What measures Pakistan has taken thus far?
Pakistan has never shrugged off implementing the Action Plan proposed by the FATF. By December 2019, Pakistan registered 827 cases of terror financing. Likewise, a significant increase of 667 percent increase was made in arresting the terror-fiancing culprits. Moreover, the penalty rate to the culprits has also been increased by 403 percent, local media reported.
In addition to it, the State bank of Pakistan has also successfully hampered the terror-financing and exploring those accounts used in terror financing. Moreover, it has adopted for the first time blockchain technology to counter the illegal Hawala and Hundi system at the international level.
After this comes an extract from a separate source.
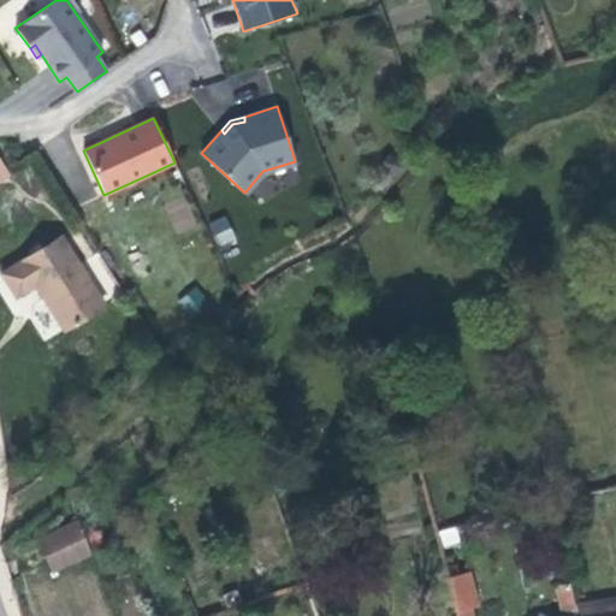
[(383,160),(386,170),(396,171),(401,164),(398,155),(390,153),(383,160)]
Pertaining to religious seminaries in Pakistan, Islamabad had also its provided a report to the Financial Action Task Force, apprising the global watchdog of its compliance with 22 of the remaining points in its ambitious action plan. 113 madrassas across the country are now under the complete administrative control of the Federal government, the interior minister said.
In the October 2019 plenary meeting, Pakistan was declared fully compliant on five measures which are (1) understanding risks of counter financing terrorism (CFT) by the financial sector (2) outreach sessions of Anti Money Laundering (AML) and CFT for the financial institutions (3) developing an integrated database at airports (4) mechanism to publicize designated persons and entities and (5) Terrorist Financing (TF) specific units and analysis done by Financial Monitoring Unit (FMU) and State Bank of Pakistan (SBP).
Pakistan passes more laws to come out of the grey list
On September 17, the Anti-Money Laundering (Second Amendment) Bill and the Anti-Terrorism Act (Amendment) Bill were recently passed by the parliament. .The Anti-Money Laundering (Second Amendment) Bill, 2020 is aimed at streamlining the existing anti-money laundering law in line with international standards prescribed by the FATF.
The Anti-Terrorism (Third Amendment) Bill has inserted Section 19-C in law relating to the application of investigation techniques. It gives spying powers to the investigators and allows them to conduct the undercover operation, intercept communication, and access computer systems with the permission of the court.
Opposition blackmailed the government over the proposed amendments to anti-terror and anti-money laundering laws, said Prime Minister Imran Khan said in an interview.
Read more: APS Terrorism: Pakistan’s 9/11
PM Imran further maintained that the troubles of Pakistan at the FATF were a direct result of Indian interference at the body. “The FATF pressure on Pakistan to tighten laws is part of an effort by India to cripple the Pakistani economy,” he said. “If Pakistan is pushed into the FATF blacklist, there would be serious economic consequences. The dollar would skyrocket and it would be difficult to import or export things to and from Pakistan.”